Human keypoint data>
----
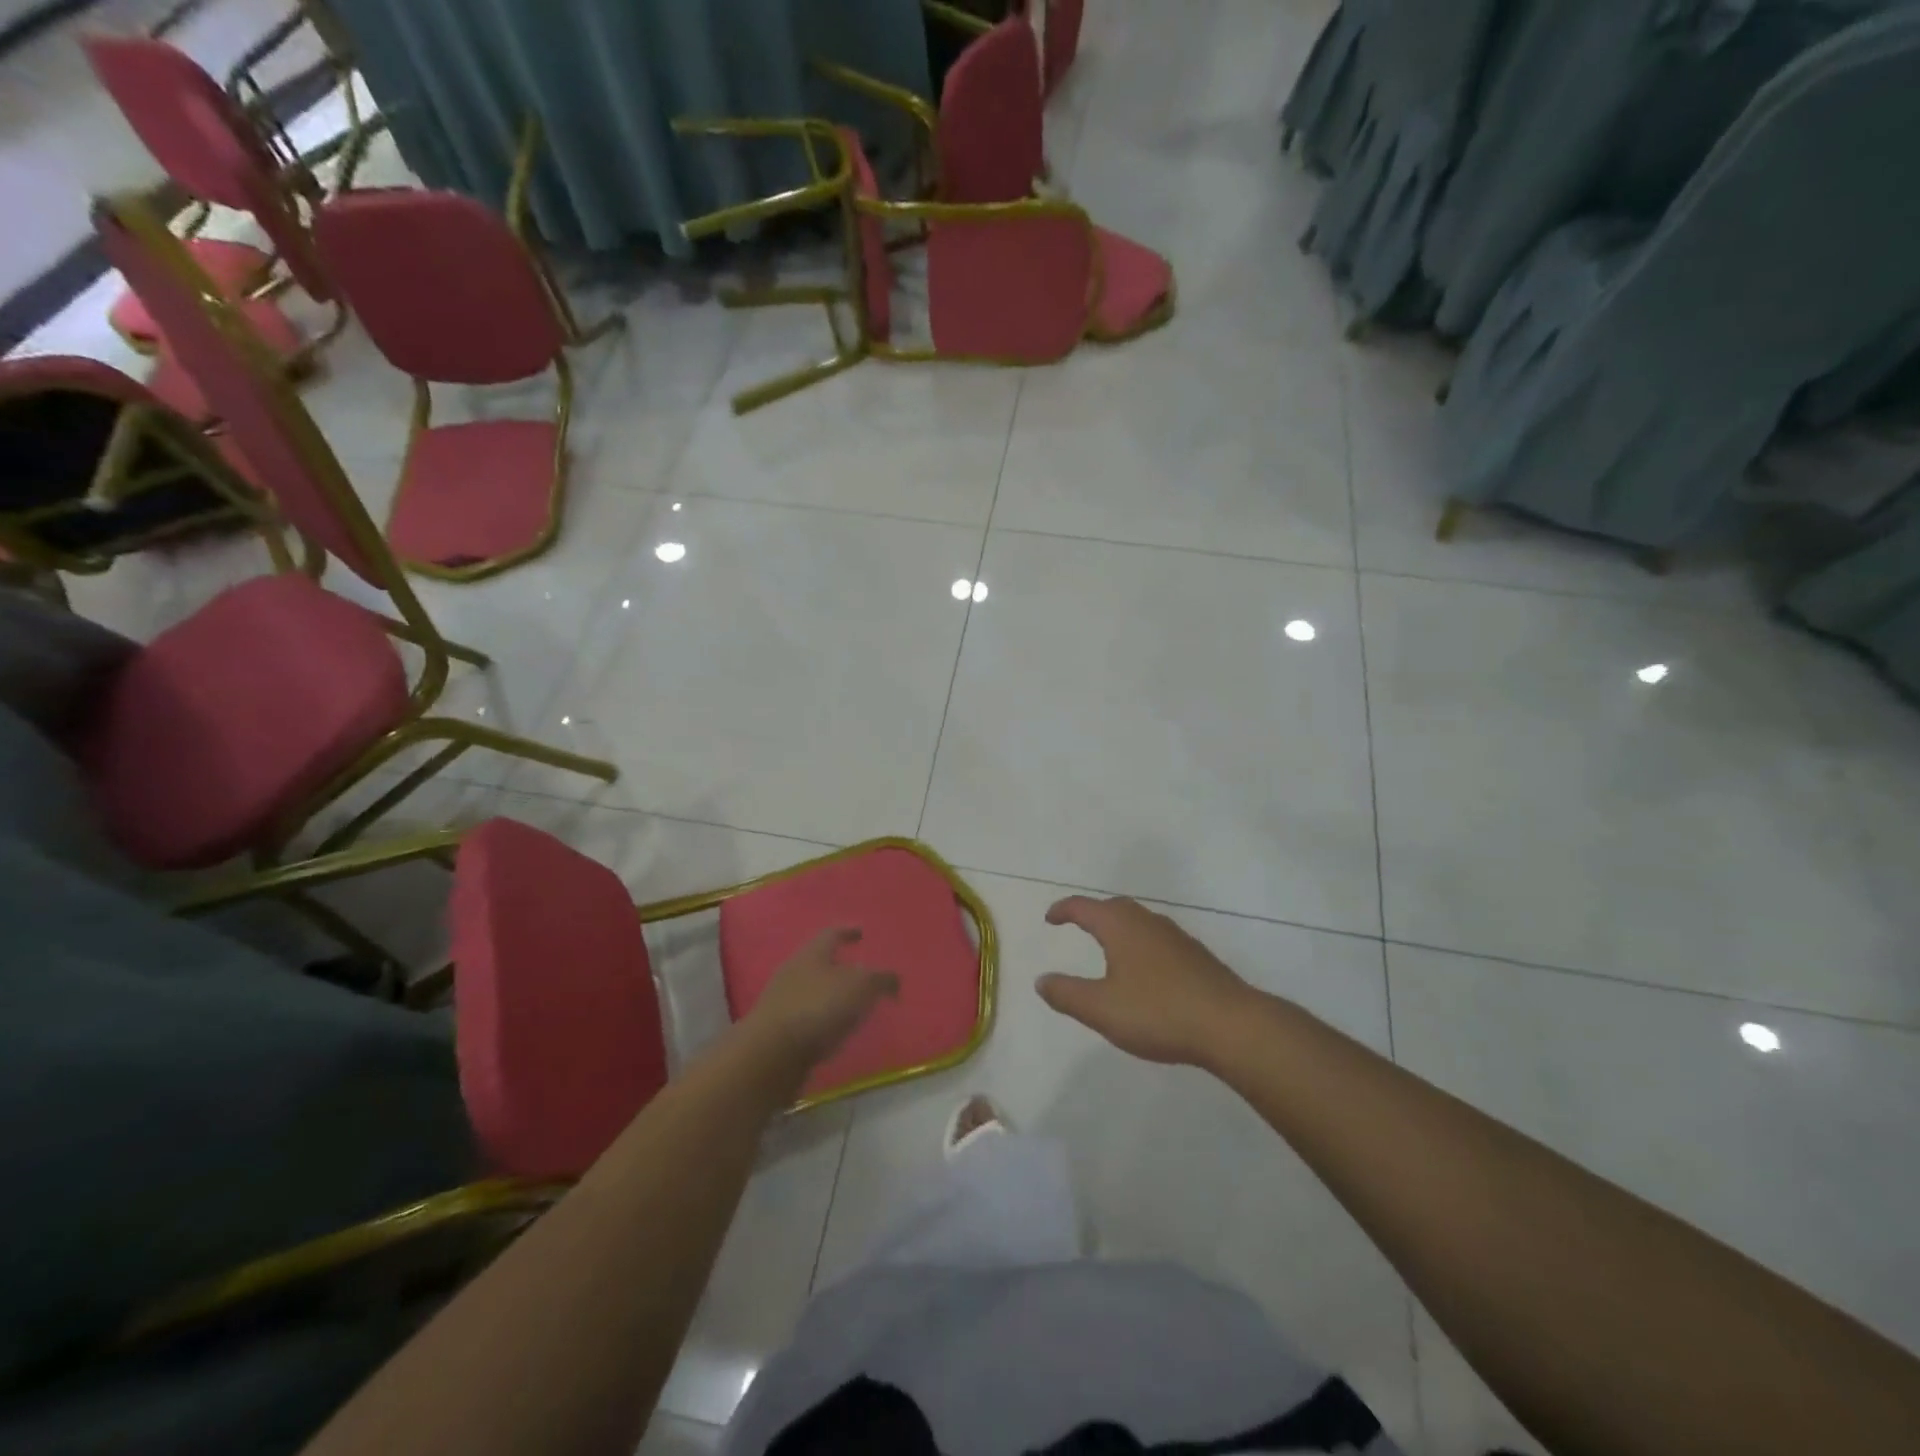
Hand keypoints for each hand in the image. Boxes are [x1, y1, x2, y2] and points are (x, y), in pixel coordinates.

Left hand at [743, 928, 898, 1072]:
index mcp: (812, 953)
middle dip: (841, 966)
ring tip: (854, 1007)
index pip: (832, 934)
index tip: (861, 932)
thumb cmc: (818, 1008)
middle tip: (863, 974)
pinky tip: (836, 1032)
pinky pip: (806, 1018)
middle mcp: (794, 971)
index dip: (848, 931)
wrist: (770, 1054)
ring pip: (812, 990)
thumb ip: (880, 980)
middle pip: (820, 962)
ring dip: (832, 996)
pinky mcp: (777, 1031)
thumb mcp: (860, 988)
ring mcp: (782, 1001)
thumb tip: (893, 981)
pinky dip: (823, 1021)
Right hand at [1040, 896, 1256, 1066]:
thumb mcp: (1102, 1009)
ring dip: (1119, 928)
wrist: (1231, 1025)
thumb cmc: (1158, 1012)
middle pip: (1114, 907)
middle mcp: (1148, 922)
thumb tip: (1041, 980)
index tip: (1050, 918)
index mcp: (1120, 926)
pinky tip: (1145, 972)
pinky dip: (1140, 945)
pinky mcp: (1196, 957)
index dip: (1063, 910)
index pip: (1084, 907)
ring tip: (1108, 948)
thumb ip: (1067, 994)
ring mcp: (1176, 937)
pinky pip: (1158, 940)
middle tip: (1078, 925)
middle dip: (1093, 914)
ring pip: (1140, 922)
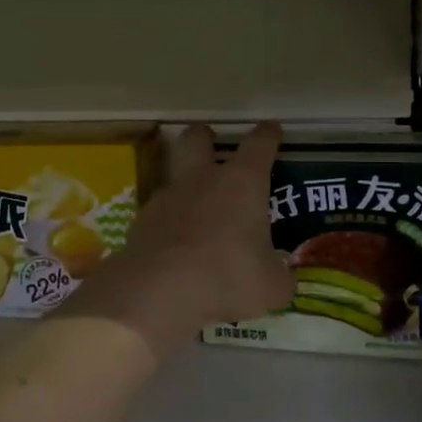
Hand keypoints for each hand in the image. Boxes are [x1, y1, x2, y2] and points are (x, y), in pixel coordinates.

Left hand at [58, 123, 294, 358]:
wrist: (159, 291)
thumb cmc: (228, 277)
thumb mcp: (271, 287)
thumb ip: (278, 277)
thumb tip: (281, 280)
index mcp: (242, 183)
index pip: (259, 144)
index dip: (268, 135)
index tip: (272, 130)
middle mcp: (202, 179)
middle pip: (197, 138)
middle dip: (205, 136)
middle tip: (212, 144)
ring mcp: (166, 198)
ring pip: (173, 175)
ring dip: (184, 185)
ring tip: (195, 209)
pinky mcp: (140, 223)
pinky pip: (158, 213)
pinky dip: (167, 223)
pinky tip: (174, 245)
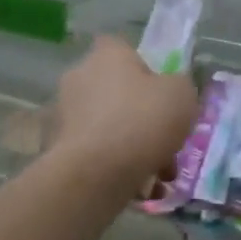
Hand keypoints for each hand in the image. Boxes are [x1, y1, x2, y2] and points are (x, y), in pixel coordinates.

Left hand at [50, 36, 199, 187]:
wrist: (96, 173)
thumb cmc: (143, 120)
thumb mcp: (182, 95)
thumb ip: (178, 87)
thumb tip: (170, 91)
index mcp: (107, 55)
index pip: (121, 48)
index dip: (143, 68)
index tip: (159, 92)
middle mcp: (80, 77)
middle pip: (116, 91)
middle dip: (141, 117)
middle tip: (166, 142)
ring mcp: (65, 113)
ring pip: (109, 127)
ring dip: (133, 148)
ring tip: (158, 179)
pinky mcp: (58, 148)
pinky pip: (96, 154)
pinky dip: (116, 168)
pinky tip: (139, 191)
----
TASK>
An exact copy of the lines above from the one with "thumb ip: (278, 277)" up to and including the one with "index pip: (121, 48)" is required; reproduce only those lines, omitting all pictures.

RESULT OF THE EXERCISE>
thumb ip: (278, 277)
thumb tip: (281, 280)
index mcp: (242, 183)
index pip: (259, 144)
index dip: (268, 135)
index tip: (272, 130)
middle mcp: (202, 179)
middle pip: (197, 138)
middle dip: (205, 136)
middle tip: (212, 144)
ring mcp: (166, 198)
ring pip: (173, 175)
ring dip: (184, 185)
ring tip: (195, 209)
pinky mcp: (140, 223)
pinky pip: (158, 213)
pinky dip: (167, 223)
pinky tip: (174, 245)
Hand keypoints for each hand in the image. Boxes are [x1, y1, x2, y2] and points are (x, y), in pixel coordinates.

Left hand at [50, 36, 199, 187]:
wrist: (96, 173)
thumb cmc: (143, 120)
thumb mcp: (182, 95)
thumb ip: (178, 87)
thumb tip: (170, 91)
index mcp: (107, 55)
index pip: (121, 48)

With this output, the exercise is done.